It was a day for both somber reflection and celebration in Dunkirk. The Dunkirk Joint Veterans Council, which consists of 11 area American Legions, VFW's and other military-related organizations, planned Monday's Memorial Day parade and services.
Master of Ceremonies John D'Agostino set the tone for the morning's memorial services held at Memorial Park in Dunkirk.
He said, "In the last year, our region has lost more than 80 of our war veterans. They were all local heroes who participated in World War II, Korea, Vietnam, the Persian Gulf War and Afghanistan. They served the greatest county in the world - and they served to protect our freedoms.
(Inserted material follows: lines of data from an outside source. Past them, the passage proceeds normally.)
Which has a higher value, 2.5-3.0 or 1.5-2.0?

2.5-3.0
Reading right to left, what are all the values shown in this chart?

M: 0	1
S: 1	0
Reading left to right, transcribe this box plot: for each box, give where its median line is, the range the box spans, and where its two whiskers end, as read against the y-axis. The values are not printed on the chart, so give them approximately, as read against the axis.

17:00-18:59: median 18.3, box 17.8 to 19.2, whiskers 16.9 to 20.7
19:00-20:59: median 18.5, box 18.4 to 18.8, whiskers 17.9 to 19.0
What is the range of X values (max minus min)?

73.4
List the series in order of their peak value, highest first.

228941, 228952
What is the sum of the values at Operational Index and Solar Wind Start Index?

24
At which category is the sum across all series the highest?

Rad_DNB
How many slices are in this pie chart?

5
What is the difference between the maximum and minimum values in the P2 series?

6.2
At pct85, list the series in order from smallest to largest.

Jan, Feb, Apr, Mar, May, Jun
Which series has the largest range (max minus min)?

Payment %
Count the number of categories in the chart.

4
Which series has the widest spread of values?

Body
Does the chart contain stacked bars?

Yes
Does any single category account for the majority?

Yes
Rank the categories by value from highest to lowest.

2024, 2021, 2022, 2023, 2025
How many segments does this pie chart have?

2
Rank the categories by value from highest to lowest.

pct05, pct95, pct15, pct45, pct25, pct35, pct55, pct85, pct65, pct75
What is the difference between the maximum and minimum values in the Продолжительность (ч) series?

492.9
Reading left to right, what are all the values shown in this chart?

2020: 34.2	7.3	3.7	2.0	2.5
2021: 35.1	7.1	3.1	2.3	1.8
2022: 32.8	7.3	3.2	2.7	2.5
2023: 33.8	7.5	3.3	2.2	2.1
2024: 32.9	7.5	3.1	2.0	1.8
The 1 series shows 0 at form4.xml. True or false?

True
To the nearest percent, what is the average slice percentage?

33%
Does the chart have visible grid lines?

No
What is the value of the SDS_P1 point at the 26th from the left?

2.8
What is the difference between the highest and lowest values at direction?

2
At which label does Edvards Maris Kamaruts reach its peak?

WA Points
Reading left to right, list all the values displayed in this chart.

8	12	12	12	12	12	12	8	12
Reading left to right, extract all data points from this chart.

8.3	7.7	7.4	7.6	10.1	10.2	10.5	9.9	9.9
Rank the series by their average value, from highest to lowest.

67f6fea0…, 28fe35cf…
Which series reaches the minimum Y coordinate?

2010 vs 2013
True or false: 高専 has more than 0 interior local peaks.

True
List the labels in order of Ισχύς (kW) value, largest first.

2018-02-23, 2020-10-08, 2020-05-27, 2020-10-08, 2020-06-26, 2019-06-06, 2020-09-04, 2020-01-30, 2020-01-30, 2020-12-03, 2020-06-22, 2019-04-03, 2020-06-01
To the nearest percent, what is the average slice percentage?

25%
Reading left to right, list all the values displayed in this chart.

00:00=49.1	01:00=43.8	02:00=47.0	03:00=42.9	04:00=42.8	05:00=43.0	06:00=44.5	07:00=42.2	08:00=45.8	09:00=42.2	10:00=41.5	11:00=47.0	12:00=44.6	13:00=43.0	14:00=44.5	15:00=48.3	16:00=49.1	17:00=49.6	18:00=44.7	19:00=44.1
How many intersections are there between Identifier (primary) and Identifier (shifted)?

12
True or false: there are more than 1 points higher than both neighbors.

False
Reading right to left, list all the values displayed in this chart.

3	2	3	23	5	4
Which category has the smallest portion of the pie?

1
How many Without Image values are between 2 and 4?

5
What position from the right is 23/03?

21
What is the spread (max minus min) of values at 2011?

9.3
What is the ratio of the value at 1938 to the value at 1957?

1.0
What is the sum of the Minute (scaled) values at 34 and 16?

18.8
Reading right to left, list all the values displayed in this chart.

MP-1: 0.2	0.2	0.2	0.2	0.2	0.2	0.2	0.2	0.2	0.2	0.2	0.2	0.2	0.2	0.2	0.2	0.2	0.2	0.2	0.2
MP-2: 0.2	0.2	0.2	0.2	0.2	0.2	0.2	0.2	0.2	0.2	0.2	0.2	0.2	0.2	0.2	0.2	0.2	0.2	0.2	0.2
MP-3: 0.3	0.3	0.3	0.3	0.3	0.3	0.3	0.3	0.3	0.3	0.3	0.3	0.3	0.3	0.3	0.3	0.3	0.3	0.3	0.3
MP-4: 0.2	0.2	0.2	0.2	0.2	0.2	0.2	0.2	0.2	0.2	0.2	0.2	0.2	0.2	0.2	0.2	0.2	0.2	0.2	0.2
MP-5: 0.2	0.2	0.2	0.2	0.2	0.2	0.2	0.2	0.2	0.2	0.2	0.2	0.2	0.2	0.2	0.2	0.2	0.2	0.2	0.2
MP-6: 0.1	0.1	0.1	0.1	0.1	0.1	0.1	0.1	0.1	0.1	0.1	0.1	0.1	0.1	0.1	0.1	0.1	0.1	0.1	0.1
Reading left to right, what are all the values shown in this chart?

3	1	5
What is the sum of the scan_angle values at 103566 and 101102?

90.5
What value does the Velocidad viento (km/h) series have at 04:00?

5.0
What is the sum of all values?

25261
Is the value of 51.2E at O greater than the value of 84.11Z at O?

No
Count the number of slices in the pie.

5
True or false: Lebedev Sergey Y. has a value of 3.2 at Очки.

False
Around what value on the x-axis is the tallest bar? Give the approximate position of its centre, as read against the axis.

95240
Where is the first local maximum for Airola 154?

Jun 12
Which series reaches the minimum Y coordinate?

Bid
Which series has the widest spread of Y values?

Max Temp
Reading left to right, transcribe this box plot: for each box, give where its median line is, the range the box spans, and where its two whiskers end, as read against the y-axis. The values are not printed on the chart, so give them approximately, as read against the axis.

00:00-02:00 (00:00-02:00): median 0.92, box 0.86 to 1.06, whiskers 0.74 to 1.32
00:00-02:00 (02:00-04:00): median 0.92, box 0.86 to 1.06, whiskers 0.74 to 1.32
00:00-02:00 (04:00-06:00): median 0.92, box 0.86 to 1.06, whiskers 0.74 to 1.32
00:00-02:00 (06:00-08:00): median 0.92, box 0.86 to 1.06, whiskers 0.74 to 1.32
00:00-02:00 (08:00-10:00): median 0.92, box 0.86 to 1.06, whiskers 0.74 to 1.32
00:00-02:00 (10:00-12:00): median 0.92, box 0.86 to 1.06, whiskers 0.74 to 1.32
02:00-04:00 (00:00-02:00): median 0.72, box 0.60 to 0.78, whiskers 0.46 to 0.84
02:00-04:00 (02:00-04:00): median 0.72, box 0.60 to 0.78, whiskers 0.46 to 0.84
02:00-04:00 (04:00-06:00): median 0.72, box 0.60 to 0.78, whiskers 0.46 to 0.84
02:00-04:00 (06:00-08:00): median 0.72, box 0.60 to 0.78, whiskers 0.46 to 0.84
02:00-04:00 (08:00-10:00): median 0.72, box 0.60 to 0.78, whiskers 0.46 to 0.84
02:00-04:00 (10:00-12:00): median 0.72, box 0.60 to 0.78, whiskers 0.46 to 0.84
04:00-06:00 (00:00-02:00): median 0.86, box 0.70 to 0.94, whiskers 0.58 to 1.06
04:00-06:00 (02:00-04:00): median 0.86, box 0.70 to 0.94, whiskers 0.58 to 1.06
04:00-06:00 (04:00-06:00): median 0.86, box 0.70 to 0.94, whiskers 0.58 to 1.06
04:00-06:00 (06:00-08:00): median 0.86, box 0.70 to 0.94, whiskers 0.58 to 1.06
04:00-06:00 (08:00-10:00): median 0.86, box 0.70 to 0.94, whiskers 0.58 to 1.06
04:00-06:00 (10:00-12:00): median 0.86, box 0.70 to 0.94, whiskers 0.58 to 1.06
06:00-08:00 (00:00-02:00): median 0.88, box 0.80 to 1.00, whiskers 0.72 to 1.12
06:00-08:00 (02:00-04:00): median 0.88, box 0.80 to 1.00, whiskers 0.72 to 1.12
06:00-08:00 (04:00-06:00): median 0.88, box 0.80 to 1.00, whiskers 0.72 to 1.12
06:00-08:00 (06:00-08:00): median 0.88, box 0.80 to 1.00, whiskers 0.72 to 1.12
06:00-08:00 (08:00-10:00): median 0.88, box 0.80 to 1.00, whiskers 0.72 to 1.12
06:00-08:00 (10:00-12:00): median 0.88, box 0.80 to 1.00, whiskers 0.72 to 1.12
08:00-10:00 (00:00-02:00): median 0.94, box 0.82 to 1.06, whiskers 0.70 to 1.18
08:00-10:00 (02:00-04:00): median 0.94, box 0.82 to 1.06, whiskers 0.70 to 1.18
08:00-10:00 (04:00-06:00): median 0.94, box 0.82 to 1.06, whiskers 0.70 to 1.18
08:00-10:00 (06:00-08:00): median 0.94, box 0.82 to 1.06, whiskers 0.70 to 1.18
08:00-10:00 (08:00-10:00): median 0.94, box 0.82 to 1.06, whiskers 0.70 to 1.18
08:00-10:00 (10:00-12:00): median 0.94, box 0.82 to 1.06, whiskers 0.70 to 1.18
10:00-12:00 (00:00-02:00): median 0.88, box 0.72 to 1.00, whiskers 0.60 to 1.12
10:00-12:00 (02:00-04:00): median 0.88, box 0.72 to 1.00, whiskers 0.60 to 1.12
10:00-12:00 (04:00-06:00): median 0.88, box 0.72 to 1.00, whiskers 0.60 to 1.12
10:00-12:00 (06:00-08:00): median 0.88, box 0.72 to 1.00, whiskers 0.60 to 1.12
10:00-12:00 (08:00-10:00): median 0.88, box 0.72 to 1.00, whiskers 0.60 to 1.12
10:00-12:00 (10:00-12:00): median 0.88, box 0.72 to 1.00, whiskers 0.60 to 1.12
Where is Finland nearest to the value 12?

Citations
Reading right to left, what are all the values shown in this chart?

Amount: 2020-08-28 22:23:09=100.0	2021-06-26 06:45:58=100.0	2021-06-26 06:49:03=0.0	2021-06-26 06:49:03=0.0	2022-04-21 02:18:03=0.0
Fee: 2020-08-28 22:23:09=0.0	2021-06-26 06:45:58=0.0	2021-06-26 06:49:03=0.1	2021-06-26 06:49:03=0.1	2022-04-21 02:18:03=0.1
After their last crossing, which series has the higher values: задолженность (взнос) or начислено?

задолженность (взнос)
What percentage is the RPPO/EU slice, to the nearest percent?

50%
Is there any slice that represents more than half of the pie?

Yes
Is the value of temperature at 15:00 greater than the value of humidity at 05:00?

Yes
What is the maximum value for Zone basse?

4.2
"Your attendance this morning - on a day to remember - is sincerely appreciated and most importantly it is American."
Amanda Tuggle and Hannah Wentz harmonized beautifully in their rendition of the "Star Spangled Banner." The Dunkirk High School band, under the direction of Jenniene Scarem, performed "America the Beautiful."
The Rev. Walter Werbicki delivered the invocation. Praying for those who have lost loved ones, he invoked one of the beatitudes found in Matthew, "Blessed are they who mourn for they will be comforted."
OBSERVER Photo by Diane R. Chodan
Left to right: Chief Petty Officer Arthur Casella USN (retired), SSgt Joseph Gullo III, Lt. Christopher Wilson, U.S. Coast Guard, and Master of Ceremonies John D’Agostino. Casella was presented with the 2012 Grand Marshal Plaque by Wilson.
Mayor of Dunkirk, Anthony J. Dolce, spoke briefly, thanking those present. He especially recognized Jack Sievert, Commander of the Joint Veterans Council, and the dedication and hard work that makes this annual event a success.
Dolce said, " Perhaps we can honor the dead best by giving honor and respect to those who served and returned to civilian life. ... I close by simply saying thank you."
Dunkirk native George Burns III, U.S. Coast Guard Commander (retired) spoke first, remembering those ordinary boys from the area who left home to defend the country.
Secondary speaker, Lt. Christopher Wilson, is a member of the U.S. Coast Guard, currently heading the Sea Partners Campaign. He spoke about proper flag etiquette, explaining that on Memorial Day the American flag is to be at half staff until noon and then raised to its normal position.
He said, "Today and everyday let us not forget to honor and show appropriate respect to those who have honored our country with their sacrifice - to ensure that the wings of liberty may never lose a feather."
Guest speaker was Captain David Banach (retired United States Navy), who practices dentistry in Jamestown.
He provided a general background saying, "More than one million American service members have died in wars and conflicts since the first colonial soldiers took up arms in 1775 to fight for our independence."
Banach then spoke about the naval militia in Dunkirk which was founded in 1912 and federalized in 1917. The person who founded it was Harry B. Lyons, coincidentally, was also a dentist who practiced in the area for 25 years and was also active in politics, serving as Second Ward councilman, a two-term mayor of the city. He also became postmaster and served as local head of the war ration board.
The Grand Marshall Plaque was presented to Chief Petty Officer Arthur Casella USN (retired) by Lt. Christopher Wilson.
Chaplain Sandra Topasto offered a prayer, before members of participating organizations laid wreaths at the monuments at Memorial Park. A firing squad was provided by the Dunkirk Joint Veterans Council Honor Guard. Barney Kuzara played taps.
After the raising of the flag, a benediction from Dr. Robert Gage, and a performance of God Bless America, the service was concluded and units formed for the parade.
People began to smile and enjoy themselves watching the passing units which included bands, drum and bugle corps, Girl Scouts, Little League participants and their families, Blue Star mothers, classic cars, and the Sons of Liberty motorcycle groups. Perhaps the group that brought the most smiles was a group of drummers who made their own drums from various containers. The signs on their vehicle said, "Pail riders" "the Bucket Nears" and the "Rubbermaid Brigade." The group drummed up a storm, ending with the famous "Wipe Out."